In order to finish the configuration change above we needed about two hours. The remaining hour from our maintenance window will be used for testing the traffic and make sure nothing was left behind.
The new networking diagram will look like this one:

Part B: IAD-DRG-4 and IAD-DRG-5
Two hours maintenance window required
In this part we will deal with the move of IAD-Dev-VCN and IAD-UAT-VCN away from IAD-DRG-4 and IAD-DRG-5 respectively.
B-1 (20 minutes to complete)
In this section we will move IAD-Dev-VCN and IAD-UAT-VCN to IAD-DRG-2. Prior to move the VCNs, on IAD-DRG-2 we will create two DRG Route Tables each with its own Import Route Distribution. This is needed because we need to assure that IAD-Dev-VCN can talk only to IAD-UAT-VCN and vice-versa and both to on-premises via the two dedicated FastConnect VCs configured on IAD-DRG-4 (both FastConnect VCs will be moved to IAD-DRG-2 in the next part).
Proceed with the VCN move to IAD-DRG-2 and assign to each DRG VCN attachment the correct DRG Route Table created above. In the Import Route Distribution just add the desired VCN CIDR (e.g for IAD-Dev-VCN import IAD-UAT-VCN and vice-versa). At this point, we only need to configure the routes for each and every subnet on both VCNs to have the IAD-DRG-2 as next-hop. The connectivity is restored between the two VCNs.
B-2 (20 minutes to complete)
The next step is to move the FastConnect VCs from IAD-DRG-4 to IAD-DRG-2. The two VCs are serving only IAD-Dev-VCN and IAD-UAT-VCN. Before proceeding with the VCs move, we need to create on IAD-DRG-2 one separate DRG Route Table that will be associated with the two VCs. In the DRG Route Table associated with the VCs we will import IAD-Dev-VCN and IAD-UAT-VCN CIDRs.
B-3 (20 minutes to complete)
IAD-DRG-5 holds an RPC to OCI Phoenix region with PHX-DRG-2. This RPC is used only by IAD-UAT-VCN. The question is, should we create a new RPC from IAD-DRG-2 to PHX-DRG-2 only for IAD-UAT-VCN or we can use the existing RPC between IAD-DRG-2 and PHX-DRG-2? The design must comply with the following: a) IAD-Production-VCN must have connectivity only to the intended VCNs in PHX region and b) IAD-UAT-VCN must have connectivity only to the intended VCNs in PHX region, that being said, each VCN must have only specific routes to Phoenix secondary region, not all.

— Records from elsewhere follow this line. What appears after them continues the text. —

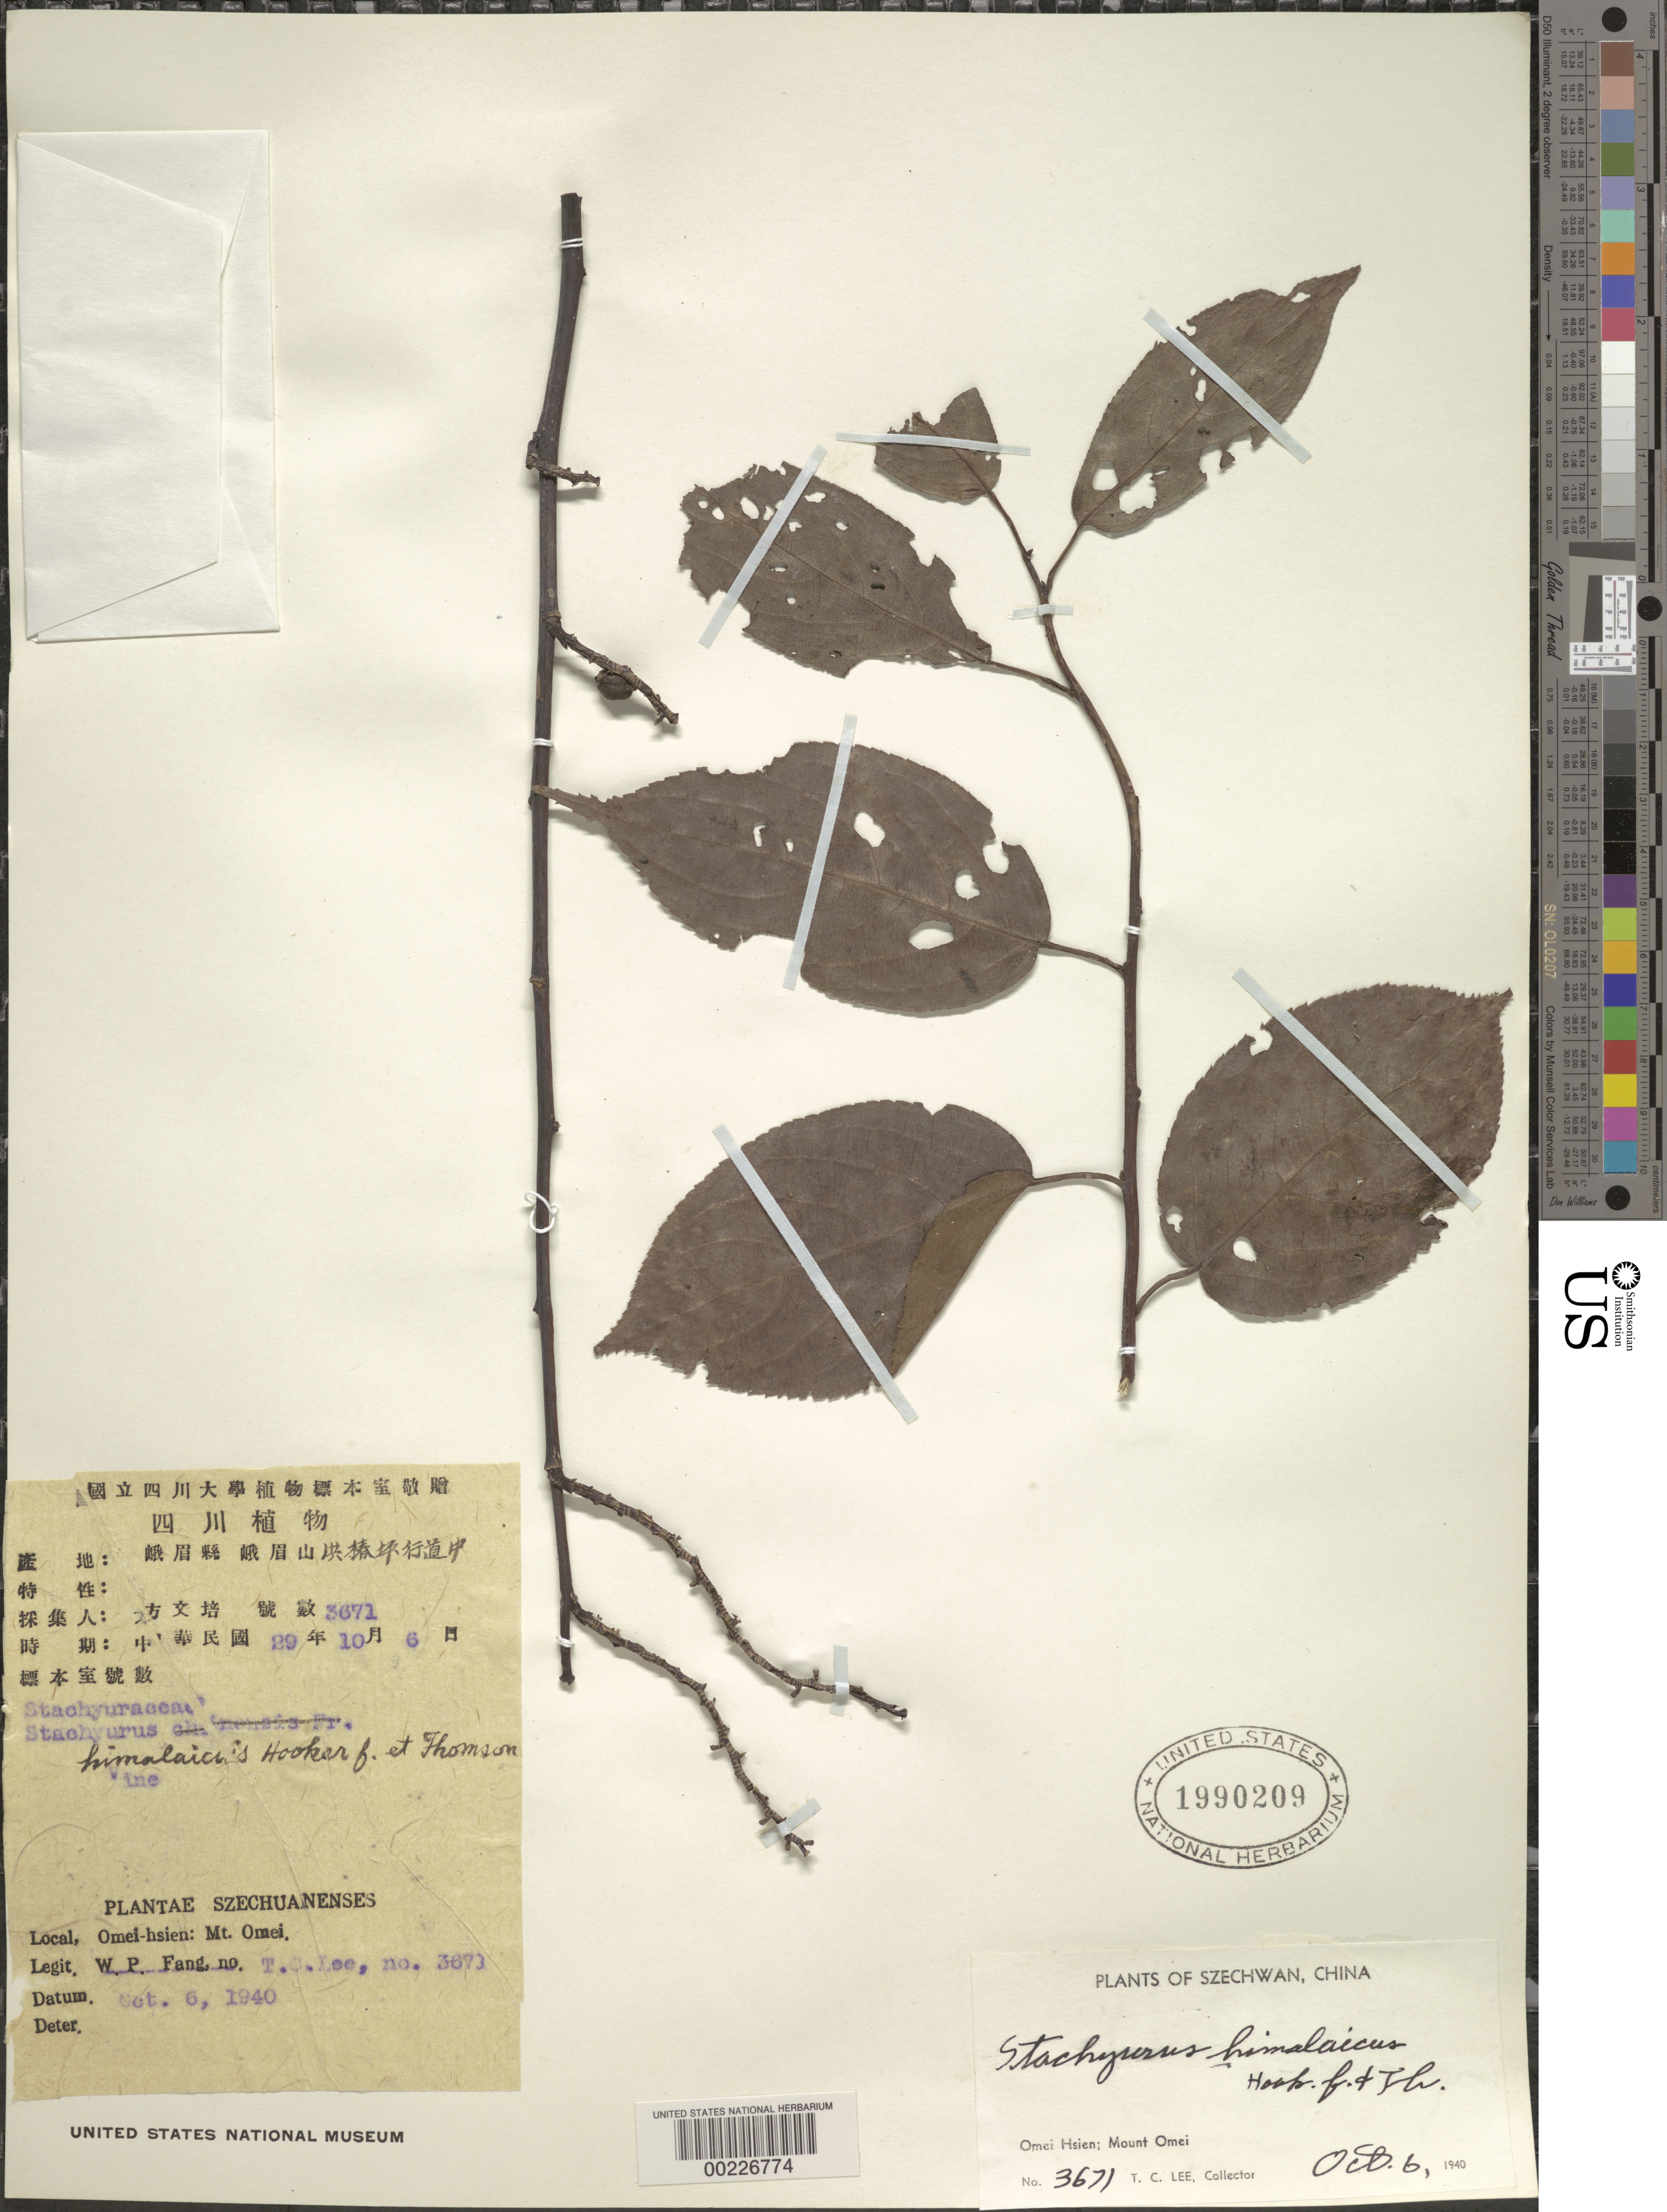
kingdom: Plantae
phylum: Tracheophyta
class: Magnoliopsida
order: Crossosomatales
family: Stachyuraceae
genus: Stachyurus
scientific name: Stachyurus himalaicus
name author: Hook. f. & Thomson ex Benth.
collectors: T. Lee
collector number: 3671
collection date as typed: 06 Oct 1940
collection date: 1940-10-06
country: China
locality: Omei Hsien; Mount Omei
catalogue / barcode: US 1990209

Based on the routing segregation request, we will use the existing RPC between IAD-DRG-2 and PHX-DRG-2 over which we are announcing any desired VCN CIDR with just one configuration change at the DRG IAD-Production-VCN and IAD-UAT-VCN Route Table attachments. Instead of dynamic importing the routes received over the RPC between IAD-DRG-2 and PHX-DRG-2, we will create static routes on each and every DRG VCN attachment (for IAD-Production-VCN and IAD-UAT-VCN) for the desired destinations in the remote region with the RPC as next-hop. The same configuration needs to be performed in the remote region as well.
After this point, the entire connectivity is restored and we will use the remaining hour for validating all the services can communicate.
The final optimized and optimal networking design is listed below:

In order to reach the above routing and networking structure we needed 5 hours of maintenance window split in two working sessions. Just one DRG can handle up to 300 attachments, there is no need to use multiple DRGs for each VCN since the DRG is not acting just as a traditional router, it is an advanced and redundant routing engine that can handle and accommodate many complex networking scenarios. In order to avoid the situations when we need to optimize a production network, it is better to have some very good networking discussions and architecture design in the early stages of the project. Going with the best in class networking design from the very first go, will assure that all the time we can include the newest services with no changes or insignificant changes at the networking level.
Final note: There are some corner cases where multiple DRGs are required for very specific networking and security posture.